There in Philadelphia, then, Felipe and I set up headquarters and practiced, with encouraging success, our first real sessions of shared domesticity. He sold his jewelry; I worked on writing projects that required me to stay in one place and conduct research. He cooked; I took care of the lawn; every once in a while one of us would fire up the vacuum cleaner. We worked well together in a home, dividing our daily chores without strife. We felt ambitious and productive and optimistic. Life was nice.
But such intervals of stability could never last long. Because of Felipe’s visa restrictions, three months was the maximum amount of time that he could legally stay in America before he would have to excuse himself to another country for a spell. So off he would fly, and I would be alone with my books and my neighbors while he was gone. Then, after a few weeks, he’d return to the United States on another ninety-day visa and we’d recommence our domestic life together. It is a testament to how warily we both regarded long-term commitment that these ninety-day chunks of togetherness felt just about perfect for us: the exact amount of future planning that two tremulous divorce survivors could manage without feeling too threatened. And sometimes, when my schedule allowed, I would join him on his visa runs out of the country.

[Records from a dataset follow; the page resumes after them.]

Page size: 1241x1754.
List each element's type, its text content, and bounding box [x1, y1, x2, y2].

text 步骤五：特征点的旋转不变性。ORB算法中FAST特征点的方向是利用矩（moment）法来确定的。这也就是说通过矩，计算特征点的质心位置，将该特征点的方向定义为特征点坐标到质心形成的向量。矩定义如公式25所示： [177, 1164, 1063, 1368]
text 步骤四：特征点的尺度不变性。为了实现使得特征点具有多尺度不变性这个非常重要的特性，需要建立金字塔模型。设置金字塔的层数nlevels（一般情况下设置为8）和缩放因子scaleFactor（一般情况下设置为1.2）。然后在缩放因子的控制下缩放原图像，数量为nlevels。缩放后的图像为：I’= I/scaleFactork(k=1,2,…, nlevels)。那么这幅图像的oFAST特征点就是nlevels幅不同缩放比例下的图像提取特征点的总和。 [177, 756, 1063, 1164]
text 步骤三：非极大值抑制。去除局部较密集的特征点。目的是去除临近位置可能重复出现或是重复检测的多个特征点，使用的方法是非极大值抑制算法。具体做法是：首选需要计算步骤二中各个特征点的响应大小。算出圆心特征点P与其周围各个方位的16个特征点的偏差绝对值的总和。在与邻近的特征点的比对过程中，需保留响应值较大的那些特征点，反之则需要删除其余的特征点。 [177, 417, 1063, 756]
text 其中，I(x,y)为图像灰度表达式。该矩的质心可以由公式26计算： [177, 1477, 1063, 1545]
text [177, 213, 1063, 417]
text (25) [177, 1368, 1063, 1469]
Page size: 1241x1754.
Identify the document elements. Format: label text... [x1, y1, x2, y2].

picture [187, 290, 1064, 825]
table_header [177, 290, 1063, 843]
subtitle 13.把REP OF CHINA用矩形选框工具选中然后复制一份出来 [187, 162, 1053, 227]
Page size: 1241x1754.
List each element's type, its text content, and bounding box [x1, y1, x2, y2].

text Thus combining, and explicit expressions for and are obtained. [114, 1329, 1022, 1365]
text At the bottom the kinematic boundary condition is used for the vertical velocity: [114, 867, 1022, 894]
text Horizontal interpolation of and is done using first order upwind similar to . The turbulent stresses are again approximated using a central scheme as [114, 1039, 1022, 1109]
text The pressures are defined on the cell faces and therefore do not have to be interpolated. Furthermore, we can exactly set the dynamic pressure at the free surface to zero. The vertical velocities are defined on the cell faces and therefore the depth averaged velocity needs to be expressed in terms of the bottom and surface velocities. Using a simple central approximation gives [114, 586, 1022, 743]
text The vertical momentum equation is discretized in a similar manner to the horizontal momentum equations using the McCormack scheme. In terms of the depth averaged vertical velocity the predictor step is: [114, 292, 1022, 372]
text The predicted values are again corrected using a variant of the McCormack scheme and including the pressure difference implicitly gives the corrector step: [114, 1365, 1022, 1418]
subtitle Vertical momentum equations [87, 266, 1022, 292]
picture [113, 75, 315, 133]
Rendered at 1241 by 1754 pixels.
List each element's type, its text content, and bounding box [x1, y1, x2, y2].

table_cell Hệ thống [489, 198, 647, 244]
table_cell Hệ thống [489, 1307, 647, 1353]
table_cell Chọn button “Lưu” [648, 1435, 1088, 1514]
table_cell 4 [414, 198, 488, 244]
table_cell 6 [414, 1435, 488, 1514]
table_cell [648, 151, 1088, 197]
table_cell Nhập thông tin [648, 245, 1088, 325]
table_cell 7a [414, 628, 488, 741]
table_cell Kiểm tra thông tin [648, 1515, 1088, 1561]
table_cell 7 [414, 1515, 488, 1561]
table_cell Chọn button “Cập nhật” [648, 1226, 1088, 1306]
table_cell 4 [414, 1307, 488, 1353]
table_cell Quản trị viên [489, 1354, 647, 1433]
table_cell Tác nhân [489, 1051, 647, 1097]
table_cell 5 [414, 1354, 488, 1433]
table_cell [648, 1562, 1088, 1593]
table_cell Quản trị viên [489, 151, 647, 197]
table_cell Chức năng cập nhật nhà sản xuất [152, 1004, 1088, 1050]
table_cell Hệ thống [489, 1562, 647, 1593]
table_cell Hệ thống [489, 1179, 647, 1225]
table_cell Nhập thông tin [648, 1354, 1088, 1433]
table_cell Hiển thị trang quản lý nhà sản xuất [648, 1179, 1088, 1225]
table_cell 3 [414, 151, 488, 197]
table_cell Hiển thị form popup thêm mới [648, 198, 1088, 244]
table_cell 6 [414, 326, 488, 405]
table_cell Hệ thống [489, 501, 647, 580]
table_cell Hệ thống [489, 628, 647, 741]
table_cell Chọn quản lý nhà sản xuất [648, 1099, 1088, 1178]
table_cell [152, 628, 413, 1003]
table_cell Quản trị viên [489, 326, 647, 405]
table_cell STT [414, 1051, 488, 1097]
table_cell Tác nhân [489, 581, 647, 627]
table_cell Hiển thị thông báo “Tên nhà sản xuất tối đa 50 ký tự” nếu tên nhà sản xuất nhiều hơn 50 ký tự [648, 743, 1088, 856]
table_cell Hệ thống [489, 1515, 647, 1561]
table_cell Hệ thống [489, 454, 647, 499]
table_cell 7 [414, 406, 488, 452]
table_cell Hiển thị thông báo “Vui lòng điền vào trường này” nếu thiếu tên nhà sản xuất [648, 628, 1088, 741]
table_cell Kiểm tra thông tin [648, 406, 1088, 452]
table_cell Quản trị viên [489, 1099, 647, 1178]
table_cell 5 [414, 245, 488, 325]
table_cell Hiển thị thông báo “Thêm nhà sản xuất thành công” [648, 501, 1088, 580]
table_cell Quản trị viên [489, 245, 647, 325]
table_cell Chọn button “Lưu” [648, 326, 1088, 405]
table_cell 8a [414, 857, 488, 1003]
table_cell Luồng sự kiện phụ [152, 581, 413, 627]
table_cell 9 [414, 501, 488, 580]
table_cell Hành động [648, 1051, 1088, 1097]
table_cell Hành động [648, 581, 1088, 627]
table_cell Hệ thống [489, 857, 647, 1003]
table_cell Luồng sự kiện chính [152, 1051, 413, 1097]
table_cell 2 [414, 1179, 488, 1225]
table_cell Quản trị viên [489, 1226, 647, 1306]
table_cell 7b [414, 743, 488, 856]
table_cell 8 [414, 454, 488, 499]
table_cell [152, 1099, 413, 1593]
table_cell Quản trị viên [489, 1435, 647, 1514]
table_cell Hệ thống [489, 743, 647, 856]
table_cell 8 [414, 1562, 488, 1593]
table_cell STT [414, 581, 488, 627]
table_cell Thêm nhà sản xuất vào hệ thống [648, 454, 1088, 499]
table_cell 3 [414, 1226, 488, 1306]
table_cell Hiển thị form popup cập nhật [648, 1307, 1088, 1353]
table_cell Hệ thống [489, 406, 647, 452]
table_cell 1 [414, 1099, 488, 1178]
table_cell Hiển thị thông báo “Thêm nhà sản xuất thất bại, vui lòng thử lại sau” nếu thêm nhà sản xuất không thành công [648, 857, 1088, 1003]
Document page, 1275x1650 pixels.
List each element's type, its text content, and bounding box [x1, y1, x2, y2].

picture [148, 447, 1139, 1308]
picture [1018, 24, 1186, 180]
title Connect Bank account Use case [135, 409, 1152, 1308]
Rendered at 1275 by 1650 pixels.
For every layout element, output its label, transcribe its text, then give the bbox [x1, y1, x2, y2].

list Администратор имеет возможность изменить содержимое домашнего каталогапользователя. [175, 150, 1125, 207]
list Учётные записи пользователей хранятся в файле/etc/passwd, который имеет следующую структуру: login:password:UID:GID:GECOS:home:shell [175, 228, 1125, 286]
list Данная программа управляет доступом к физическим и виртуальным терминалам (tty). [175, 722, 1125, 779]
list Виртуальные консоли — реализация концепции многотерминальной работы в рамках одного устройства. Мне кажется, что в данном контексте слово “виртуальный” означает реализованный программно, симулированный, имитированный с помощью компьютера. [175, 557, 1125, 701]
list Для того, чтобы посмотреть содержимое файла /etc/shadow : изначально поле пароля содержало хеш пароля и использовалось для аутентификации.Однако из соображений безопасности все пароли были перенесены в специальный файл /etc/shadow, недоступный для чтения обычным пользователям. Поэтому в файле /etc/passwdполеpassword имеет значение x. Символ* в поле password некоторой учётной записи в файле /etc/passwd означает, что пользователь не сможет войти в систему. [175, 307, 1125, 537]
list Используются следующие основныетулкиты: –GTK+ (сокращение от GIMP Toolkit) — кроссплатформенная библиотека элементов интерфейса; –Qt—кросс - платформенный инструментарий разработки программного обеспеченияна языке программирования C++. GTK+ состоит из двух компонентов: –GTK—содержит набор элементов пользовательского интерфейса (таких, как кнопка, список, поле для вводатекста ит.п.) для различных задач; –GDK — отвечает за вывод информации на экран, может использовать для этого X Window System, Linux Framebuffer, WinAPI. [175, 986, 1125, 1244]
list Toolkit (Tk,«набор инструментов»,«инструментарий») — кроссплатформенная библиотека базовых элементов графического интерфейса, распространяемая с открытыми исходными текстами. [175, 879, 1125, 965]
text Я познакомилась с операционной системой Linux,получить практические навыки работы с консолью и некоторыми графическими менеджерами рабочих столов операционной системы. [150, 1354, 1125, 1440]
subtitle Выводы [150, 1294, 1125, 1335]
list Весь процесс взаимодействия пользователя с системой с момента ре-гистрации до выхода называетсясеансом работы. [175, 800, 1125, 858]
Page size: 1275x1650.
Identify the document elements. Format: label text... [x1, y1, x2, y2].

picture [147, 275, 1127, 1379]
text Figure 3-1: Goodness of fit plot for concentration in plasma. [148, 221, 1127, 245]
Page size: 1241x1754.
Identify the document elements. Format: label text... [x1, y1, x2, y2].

This explains why one day we were returning to the States together from a business trip overseas and we landed-due to the peculiarity of our cheap tickets and our connecting flight-at the Dallas/Fort Worth International Airport. I passed through Immigration first, moving easily through the line of my fellow repatriating American citizens. Once on the other side, I waited for Felipe, who was in the middle of a long line of foreigners. I watched as he approached the immigration official, who carefully studied Felipe’s bible-thick Australian passport, scrutinizing every page, every mark, every hologram. Normally they were not so vigilant, and I grew nervous at how long this was taking. I watched and waited, listening for the all-important sound of any successful border crossing: that thick, solid, librarian-like thunk of a welcoming visa-entry stamp. But it never came.